Work to complete:
1 > Reproduce word for word the part of the memoir passage that runs from "I had finally" up to and including "to my parents.".
2 > Name every place mentioned by name in the memoir passage.

Document section:

As has been the case for most of my last twenty years, it was a solitary existence buoyed by musical and literary consumerism. I was dating a woman -- I was 27, she was 22 and just out of an undergraduate business program -- with whom I was in a long distance relationship for six or seven months. Our parents were family friends from the old days in Westchester and we were basically pre-engaged at the end of month one.
I had finally broken up with her after spending a weekend with my law school friends at a conference in New York. We were all meeting in the hotel lobby to go out for dinner on Friday evening and my good friend and his wife were sharing an armchair. When I sat on a sofa across from my girlfriend, she noticed. At some point that weekend another friend took me aside and gently scolded me, asked me what I thought I was doing with this young woman. I had no good answer and we broke up on Sunday. After we had the conversation and she cried, we went to see Secrets & Lies at the Quad on 13th Street and I contemplated how to break this secret to my parents.

I was obsessed with reinvention in that period, needing to remake myself to be the man I wanted to be but not knowing how to do so. Instead, I shopped and wandered. I had good friends and went on hikes and saw my uncle and aunt periodically. I also did some good things at work (one of the programs I co-founded has flourished in the last ten years). But I most remember that sense of heaviness and lost-ness and my attempts to abate those feelings with Telegraph Avenue.

Available data:

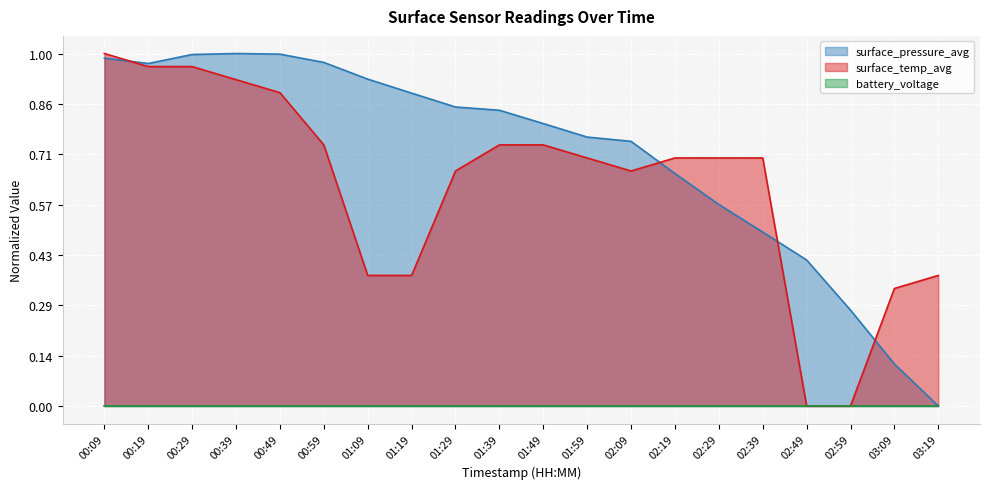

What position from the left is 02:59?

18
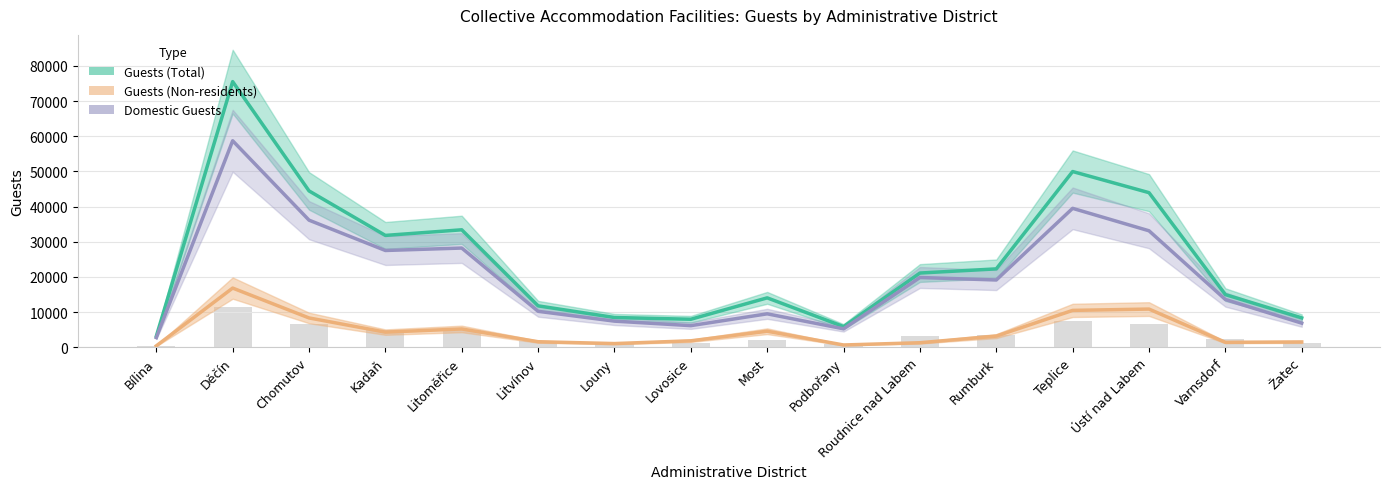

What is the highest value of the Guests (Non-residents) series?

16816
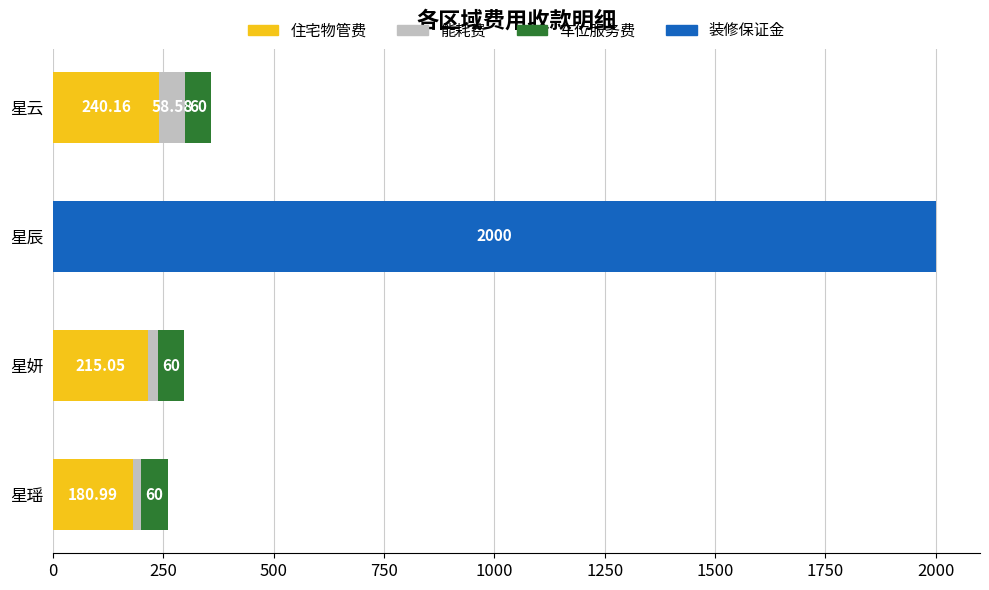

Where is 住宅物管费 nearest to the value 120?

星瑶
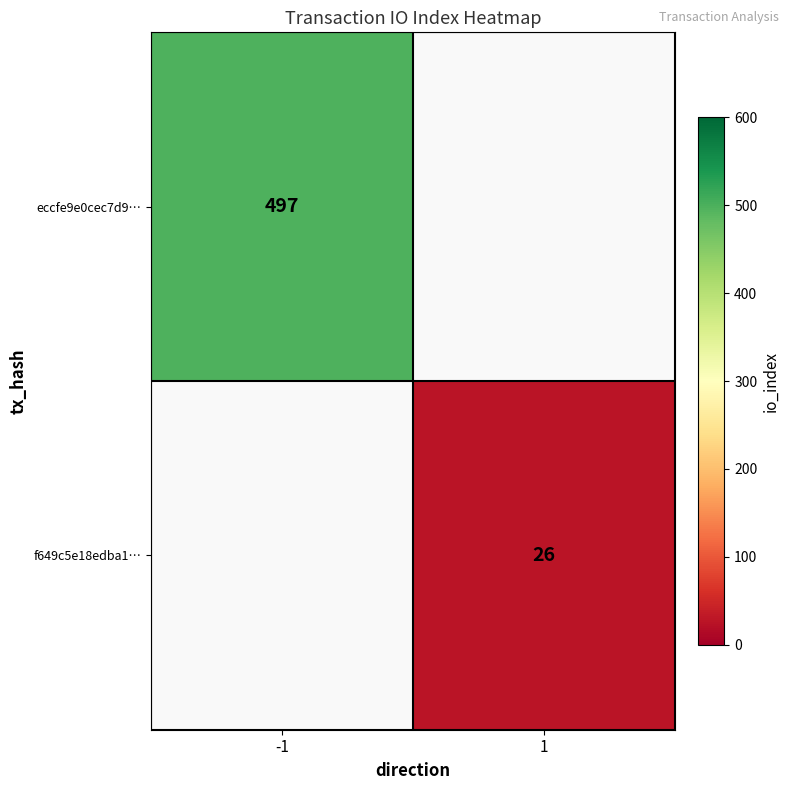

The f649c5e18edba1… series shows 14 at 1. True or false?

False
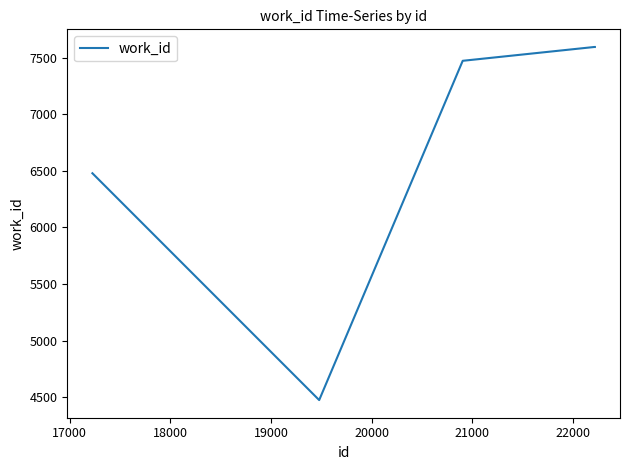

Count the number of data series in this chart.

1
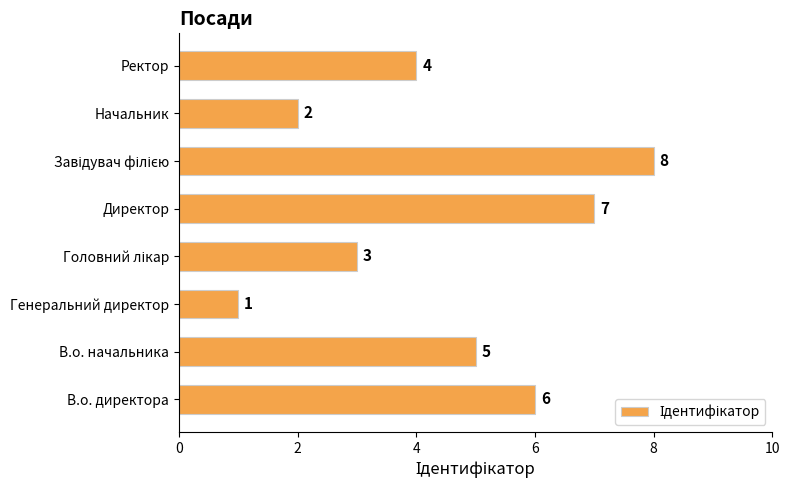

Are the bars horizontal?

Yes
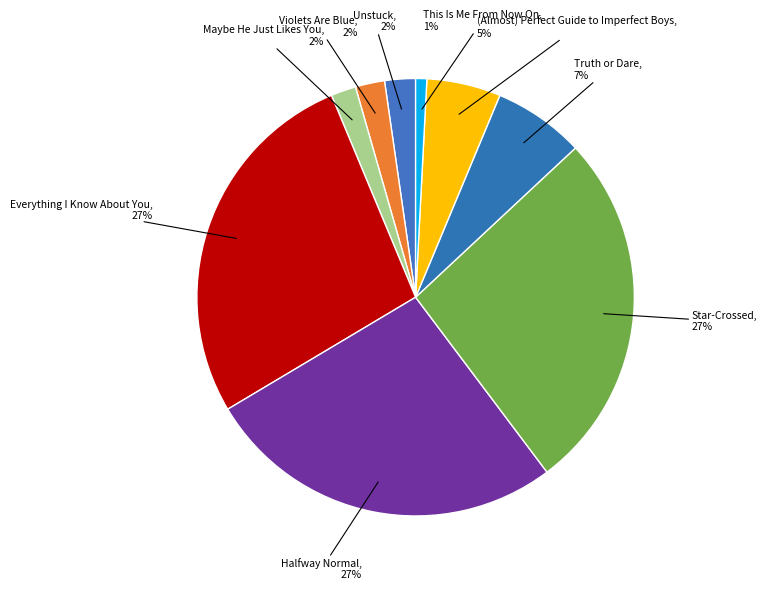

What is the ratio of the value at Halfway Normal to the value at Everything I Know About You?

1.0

Responses to the tasks:
1 >
I had finally broken up with her after spending a weekend with my law school friends at a conference in New York. We were all meeting in the hotel lobby to go out for dinner on Friday evening and my good friend and his wife were sharing an armchair. When I sat on a sofa across from my girlfriend, she noticed. At some point that weekend another friend took me aside and gently scolded me, asked me what I thought I was doing with this young woman. I had no good answer and we broke up on Sunday. After we had the conversation and she cried, we went to see Secrets & Lies at the Quad on 13th Street and I contemplated how to break this secret to my parents.

2 > Westchester, New York, the Quad on 13th Street, Telegraph Avenue